What the exercise asks: Identify each line in the records below that contains the word "projects", and copy it.

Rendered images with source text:

*** Block opens ***

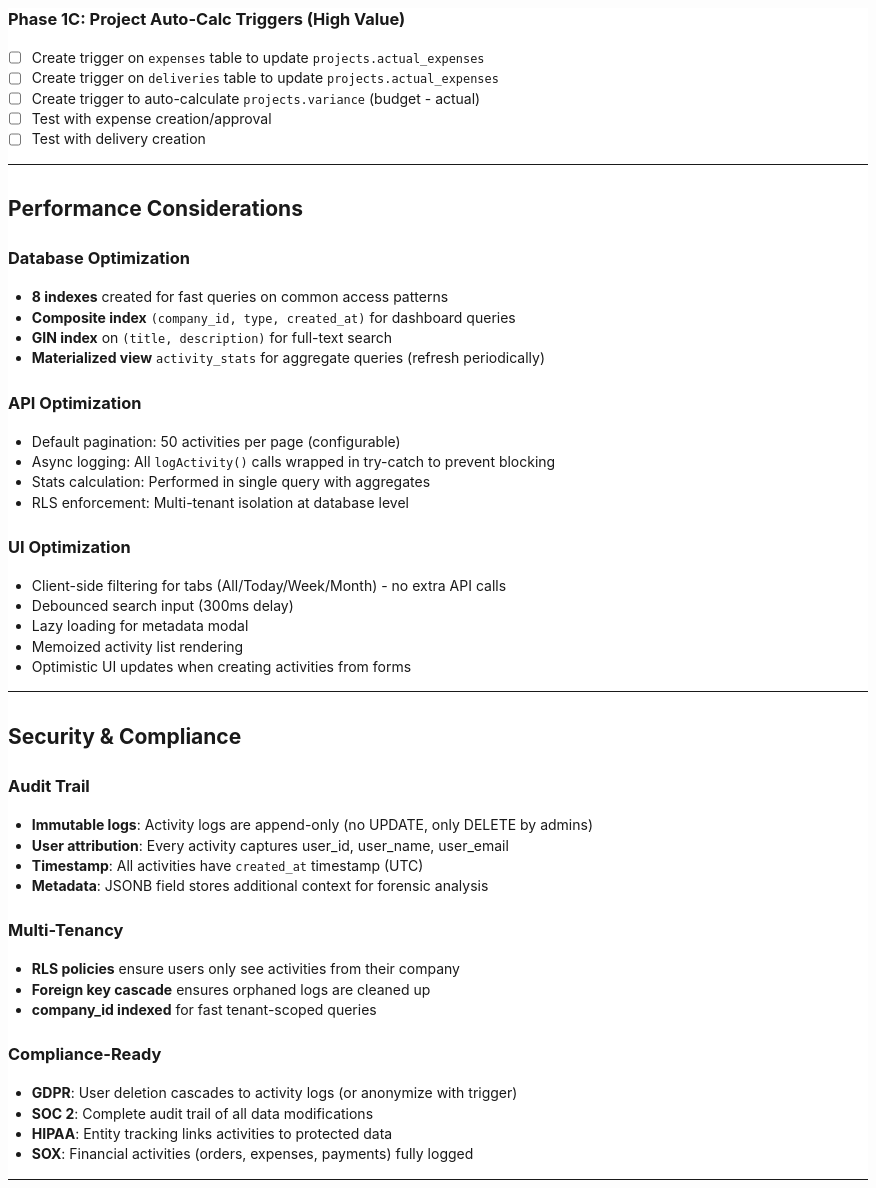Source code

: ### Phase 1C: Project Auto-Calc Triggers (High Value)
- [ ] Create trigger on `expenses` table to update `projects.actual_expenses`
- [ ] Create trigger on `deliveries` table to update `projects.actual_expenses`
- [ ] Create trigger to auto-calculate `projects.variance` (budget - actual)
- [ ] Test with expense creation/approval
- [ ] Test with delivery creation

---

## Performance Considerations

### Database Optimization
- **8 indexes** created for fast queries on common access patterns
- **Composite index** `(company_id, type, created_at)` for dashboard queries
- **GIN index** on `(title, description)` for full-text search
- **Materialized view** `activity_stats` for aggregate queries (refresh periodically)

### API Optimization
- Default pagination: 50 activities per page (configurable)
- Async logging: All `logActivity()` calls wrapped in try-catch to prevent blocking
- Stats calculation: Performed in single query with aggregates
- RLS enforcement: Multi-tenant isolation at database level

### UI Optimization
- Client-side filtering for tabs (All/Today/Week/Month) - no extra API calls
- Debounced search input (300ms delay)
- Lazy loading for metadata modal
- Memoized activity list rendering
- Optimistic UI updates when creating activities from forms

---

## Security & Compliance

### Audit Trail
- **Immutable logs**: Activity logs are append-only (no UPDATE, only DELETE by admins)
- **User attribution**: Every activity captures user_id, user_name, user_email
- **Timestamp**: All activities have `created_at` timestamp (UTC)
- **Metadata**: JSONB field stores additional context for forensic analysis

### Multi-Tenancy
- **RLS policies** ensure users only see activities from their company
- **Foreign key cascade** ensures orphaned logs are cleaned up
- **company_id indexed** for fast tenant-scoped queries

### Compliance-Ready
- **GDPR**: User deletion cascades to activity logs (or anonymize with trigger)
- **SOC 2**: Complete audit trail of all data modifications
- **HIPAA**: Entity tracking links activities to protected data
- **SOX**: Financial activities (orders, expenses, payments) fully logged

---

*** Block closes ***

Exercise answer:
- [ ] Create trigger on `expenses` table to update `projects.actual_expenses`
- [ ] Create trigger on `deliveries` table to update `projects.actual_expenses`
- [ ] Create trigger to auto-calculate `projects.variance` (budget - actual)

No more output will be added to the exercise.